INPUT RECORDS below:

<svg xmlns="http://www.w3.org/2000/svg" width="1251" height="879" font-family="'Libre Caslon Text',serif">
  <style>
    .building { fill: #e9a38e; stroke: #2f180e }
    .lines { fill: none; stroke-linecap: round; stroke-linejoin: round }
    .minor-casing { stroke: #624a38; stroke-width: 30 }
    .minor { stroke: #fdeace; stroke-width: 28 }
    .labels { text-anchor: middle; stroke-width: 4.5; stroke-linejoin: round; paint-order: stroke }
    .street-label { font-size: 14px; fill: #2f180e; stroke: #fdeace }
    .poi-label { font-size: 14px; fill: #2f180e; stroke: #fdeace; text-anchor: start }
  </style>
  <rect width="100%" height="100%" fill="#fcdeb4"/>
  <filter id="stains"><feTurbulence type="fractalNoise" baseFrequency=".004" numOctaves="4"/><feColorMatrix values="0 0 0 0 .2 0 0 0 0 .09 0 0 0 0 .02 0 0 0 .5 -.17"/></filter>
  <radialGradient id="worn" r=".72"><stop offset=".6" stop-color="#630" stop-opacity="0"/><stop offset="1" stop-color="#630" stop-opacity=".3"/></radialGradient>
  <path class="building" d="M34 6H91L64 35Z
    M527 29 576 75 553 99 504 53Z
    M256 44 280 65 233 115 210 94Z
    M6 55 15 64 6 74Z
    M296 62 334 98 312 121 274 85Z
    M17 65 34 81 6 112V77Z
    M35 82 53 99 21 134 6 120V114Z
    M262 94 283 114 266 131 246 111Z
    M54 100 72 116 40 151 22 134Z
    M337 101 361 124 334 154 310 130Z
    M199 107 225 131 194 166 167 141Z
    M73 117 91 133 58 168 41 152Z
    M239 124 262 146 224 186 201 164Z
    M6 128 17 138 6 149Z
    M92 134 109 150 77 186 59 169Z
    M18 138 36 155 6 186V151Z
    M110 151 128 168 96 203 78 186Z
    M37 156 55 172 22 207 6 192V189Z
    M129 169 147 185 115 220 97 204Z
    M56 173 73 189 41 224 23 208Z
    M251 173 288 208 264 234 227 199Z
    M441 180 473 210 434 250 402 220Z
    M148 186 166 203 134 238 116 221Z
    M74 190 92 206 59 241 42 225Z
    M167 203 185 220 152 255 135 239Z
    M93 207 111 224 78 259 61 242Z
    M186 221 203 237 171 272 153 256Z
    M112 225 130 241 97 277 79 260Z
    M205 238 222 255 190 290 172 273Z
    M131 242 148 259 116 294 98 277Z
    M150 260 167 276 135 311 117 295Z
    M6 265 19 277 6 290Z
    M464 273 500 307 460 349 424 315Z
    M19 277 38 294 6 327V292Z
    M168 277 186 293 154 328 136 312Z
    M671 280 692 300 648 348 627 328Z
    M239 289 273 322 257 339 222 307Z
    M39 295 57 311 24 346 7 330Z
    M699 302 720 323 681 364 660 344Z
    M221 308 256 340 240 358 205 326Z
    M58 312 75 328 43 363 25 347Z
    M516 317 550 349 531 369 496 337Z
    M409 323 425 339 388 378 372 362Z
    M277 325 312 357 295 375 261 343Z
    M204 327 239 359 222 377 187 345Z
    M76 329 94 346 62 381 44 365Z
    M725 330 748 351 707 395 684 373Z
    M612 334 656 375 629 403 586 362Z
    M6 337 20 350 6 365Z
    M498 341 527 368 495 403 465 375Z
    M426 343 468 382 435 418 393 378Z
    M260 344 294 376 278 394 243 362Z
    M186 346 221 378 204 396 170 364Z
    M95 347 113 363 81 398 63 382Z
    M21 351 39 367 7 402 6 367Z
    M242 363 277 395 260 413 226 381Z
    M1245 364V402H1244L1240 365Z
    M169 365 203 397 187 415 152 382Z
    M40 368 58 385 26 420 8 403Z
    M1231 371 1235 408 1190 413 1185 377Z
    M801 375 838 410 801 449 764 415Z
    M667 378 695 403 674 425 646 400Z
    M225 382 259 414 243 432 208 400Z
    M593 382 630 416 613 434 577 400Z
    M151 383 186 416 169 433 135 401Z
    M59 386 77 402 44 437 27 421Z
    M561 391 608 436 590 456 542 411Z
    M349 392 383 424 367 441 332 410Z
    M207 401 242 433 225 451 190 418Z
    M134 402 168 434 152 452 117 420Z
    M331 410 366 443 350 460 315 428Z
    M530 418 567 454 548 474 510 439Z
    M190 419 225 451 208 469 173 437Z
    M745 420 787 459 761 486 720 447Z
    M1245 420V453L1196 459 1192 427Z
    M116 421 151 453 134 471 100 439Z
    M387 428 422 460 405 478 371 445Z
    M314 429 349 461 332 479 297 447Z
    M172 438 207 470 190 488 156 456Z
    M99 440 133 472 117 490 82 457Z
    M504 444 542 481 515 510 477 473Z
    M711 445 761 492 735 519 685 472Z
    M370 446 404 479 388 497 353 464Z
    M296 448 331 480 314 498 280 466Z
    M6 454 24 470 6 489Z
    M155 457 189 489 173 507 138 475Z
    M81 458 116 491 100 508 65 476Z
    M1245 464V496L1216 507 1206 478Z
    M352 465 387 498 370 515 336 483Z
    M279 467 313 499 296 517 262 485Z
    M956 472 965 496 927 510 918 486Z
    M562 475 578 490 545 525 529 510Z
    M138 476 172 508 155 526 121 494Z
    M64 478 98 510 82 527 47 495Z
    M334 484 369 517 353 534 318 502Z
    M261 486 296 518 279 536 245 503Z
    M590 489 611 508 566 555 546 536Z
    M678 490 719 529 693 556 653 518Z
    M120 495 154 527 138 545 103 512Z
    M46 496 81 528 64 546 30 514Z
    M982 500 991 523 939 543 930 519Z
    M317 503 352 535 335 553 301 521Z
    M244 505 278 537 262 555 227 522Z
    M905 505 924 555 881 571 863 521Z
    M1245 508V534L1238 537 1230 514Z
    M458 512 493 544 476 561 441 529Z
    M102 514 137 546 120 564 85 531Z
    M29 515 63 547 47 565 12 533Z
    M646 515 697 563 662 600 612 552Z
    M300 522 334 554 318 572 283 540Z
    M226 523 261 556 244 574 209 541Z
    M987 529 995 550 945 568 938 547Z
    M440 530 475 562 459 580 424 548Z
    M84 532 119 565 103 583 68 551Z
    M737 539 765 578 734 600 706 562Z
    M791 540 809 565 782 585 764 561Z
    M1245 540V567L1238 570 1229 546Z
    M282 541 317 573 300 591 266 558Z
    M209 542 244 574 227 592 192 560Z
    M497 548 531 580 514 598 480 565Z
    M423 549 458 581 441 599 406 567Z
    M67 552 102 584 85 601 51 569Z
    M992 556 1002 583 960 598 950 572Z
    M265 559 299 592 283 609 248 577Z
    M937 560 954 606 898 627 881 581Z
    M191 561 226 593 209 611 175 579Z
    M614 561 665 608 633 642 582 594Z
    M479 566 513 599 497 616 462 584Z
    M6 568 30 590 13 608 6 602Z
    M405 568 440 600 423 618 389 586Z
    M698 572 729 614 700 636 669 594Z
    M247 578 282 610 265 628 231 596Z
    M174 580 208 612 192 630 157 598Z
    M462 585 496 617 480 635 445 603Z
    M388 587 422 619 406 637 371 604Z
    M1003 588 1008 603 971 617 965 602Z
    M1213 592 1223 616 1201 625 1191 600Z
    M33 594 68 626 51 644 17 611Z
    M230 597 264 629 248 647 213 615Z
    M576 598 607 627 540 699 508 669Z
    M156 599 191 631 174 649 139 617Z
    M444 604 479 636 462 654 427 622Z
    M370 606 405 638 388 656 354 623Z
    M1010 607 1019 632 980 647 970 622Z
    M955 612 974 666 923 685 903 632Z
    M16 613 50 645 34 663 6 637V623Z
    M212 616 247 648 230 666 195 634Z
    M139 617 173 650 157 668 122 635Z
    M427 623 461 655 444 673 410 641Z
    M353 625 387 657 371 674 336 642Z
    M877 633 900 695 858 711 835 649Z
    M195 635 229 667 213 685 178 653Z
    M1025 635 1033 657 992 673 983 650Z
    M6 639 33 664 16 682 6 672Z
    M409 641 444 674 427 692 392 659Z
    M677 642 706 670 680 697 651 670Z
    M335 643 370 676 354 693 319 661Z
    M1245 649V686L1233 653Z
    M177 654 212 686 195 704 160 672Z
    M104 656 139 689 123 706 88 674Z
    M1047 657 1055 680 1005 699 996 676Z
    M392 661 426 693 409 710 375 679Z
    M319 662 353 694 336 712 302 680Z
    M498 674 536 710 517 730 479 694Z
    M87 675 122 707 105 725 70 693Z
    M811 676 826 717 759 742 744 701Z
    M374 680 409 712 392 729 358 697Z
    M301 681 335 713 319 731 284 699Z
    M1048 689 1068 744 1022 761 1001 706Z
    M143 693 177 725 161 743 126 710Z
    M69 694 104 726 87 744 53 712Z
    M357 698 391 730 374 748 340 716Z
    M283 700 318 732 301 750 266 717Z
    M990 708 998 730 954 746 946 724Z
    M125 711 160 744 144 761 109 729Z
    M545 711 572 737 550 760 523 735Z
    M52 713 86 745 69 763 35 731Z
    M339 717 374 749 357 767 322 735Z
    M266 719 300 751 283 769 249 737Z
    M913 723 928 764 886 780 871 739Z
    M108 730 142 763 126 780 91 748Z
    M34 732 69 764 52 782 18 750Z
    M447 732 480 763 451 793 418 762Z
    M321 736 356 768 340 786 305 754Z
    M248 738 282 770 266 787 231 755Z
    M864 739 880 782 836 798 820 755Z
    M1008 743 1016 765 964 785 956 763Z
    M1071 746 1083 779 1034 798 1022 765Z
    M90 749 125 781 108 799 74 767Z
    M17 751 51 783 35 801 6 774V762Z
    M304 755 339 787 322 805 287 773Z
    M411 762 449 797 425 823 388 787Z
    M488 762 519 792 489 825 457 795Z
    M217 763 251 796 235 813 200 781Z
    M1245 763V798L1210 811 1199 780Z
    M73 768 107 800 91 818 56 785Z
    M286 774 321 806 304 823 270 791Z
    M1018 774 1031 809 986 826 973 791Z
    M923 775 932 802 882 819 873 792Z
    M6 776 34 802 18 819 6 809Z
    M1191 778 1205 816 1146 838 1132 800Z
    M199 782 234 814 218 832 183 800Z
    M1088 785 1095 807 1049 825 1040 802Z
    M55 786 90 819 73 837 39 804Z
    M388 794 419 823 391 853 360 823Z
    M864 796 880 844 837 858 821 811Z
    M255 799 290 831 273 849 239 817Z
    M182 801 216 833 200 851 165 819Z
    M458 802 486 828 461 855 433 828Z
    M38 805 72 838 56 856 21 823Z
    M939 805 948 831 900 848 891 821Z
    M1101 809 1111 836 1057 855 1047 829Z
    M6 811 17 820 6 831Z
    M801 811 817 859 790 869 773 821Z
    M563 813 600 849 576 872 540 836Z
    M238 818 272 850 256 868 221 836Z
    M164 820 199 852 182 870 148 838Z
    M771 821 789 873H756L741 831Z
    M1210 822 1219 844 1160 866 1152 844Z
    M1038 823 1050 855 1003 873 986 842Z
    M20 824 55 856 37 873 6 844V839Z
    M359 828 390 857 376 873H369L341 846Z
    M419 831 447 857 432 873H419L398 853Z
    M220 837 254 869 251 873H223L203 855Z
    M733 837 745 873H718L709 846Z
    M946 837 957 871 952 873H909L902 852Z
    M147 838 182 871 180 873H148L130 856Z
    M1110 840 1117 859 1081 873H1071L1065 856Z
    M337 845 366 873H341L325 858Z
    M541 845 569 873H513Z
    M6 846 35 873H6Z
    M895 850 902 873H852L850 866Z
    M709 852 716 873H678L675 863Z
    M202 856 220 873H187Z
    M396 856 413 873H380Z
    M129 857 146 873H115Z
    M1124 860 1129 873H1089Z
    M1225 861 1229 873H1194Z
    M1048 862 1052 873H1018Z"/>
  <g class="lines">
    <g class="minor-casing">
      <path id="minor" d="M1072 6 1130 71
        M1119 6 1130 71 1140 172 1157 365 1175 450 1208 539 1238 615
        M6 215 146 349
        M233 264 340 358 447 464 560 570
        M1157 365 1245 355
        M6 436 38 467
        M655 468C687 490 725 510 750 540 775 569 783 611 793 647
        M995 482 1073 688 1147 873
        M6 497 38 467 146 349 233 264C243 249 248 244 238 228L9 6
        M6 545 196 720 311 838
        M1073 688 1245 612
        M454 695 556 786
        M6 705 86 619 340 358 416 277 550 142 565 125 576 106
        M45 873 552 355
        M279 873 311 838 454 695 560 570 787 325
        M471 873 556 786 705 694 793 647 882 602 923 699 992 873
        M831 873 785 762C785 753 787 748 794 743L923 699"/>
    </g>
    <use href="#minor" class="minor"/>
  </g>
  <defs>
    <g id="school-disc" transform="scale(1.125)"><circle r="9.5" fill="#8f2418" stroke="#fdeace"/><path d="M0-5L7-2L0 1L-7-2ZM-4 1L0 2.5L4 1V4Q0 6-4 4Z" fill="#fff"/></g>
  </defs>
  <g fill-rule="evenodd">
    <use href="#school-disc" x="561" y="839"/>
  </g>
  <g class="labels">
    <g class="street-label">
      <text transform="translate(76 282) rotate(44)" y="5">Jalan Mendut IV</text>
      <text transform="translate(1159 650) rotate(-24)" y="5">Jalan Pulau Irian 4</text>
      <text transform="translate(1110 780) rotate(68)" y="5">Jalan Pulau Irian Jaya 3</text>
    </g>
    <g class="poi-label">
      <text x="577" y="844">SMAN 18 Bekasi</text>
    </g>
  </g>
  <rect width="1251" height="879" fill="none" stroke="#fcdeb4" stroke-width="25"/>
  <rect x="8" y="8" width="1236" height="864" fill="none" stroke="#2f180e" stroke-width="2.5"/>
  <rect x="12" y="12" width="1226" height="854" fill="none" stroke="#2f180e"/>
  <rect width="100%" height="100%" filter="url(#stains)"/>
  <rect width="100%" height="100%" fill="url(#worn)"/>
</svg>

End of INPUT RECORDS.

Reproduce, exactly as they stand in the data above, the lines from the one that holds "M498 341 527 368 495 403 465 375Z" to the one that holds "M138 476 172 508 155 526 121 494Z", inclusive.

RESPONSE ▸
    M498 341 527 368 495 403 465 375Z
    M426 343 468 382 435 418 393 378Z
    M260 344 294 376 278 394 243 362Z
    M186 346 221 378 204 396 170 364Z
    M95 347 113 363 81 398 63 382Z
    M21 351 39 367 7 402 6 367Z
    M242 363 277 395 260 413 226 381Z
    M1245 364V402H1244L1240 365Z
    M169 365 203 397 187 415 152 382Z
    M40 368 58 385 26 420 8 403Z
    M1231 371 1235 408 1190 413 1185 377Z
    M801 375 838 410 801 449 764 415Z
    M667 378 695 403 674 425 646 400Z
    M225 382 259 414 243 432 208 400Z
    M593 382 630 416 613 434 577 400Z
    M151 383 186 416 169 433 135 401Z
    M59 386 77 402 44 437 27 421Z
    M561 391 608 436 590 456 542 411Z
    M349 392 383 424 367 441 332 410Z
    M207 401 242 433 225 451 190 418Z
    M134 402 168 434 152 452 117 420Z
    M331 410 366 443 350 460 315 428Z
    M530 418 567 454 548 474 510 439Z
    M190 419 225 451 208 469 173 437Z
    M745 420 787 459 761 486 720 447Z
    M1245 420V453L1196 459 1192 427Z
    M116 421 151 453 134 471 100 439Z
    M387 428 422 460 405 478 371 445Z
    M314 429 349 461 332 479 297 447Z
    M172 438 207 470 190 488 156 456Z
    M99 440 133 472 117 490 82 457Z
    M504 444 542 481 515 510 477 473Z
    M711 445 761 492 735 519 685 472Z
    M370 446 404 479 388 497 353 464Z
    M296 448 331 480 314 498 280 466Z
    M6 454 24 470 6 489Z
    M155 457 189 489 173 507 138 475Z
    M81 458 116 491 100 508 65 476Z
    M1245 464V496L1216 507 1206 478Z
    M352 465 387 498 370 515 336 483Z
    M279 467 313 499 296 517 262 485Z
    M956 472 965 496 927 510 918 486Z
    M562 475 578 490 545 525 529 510Z
    M138 476 172 508 155 526 121 494Z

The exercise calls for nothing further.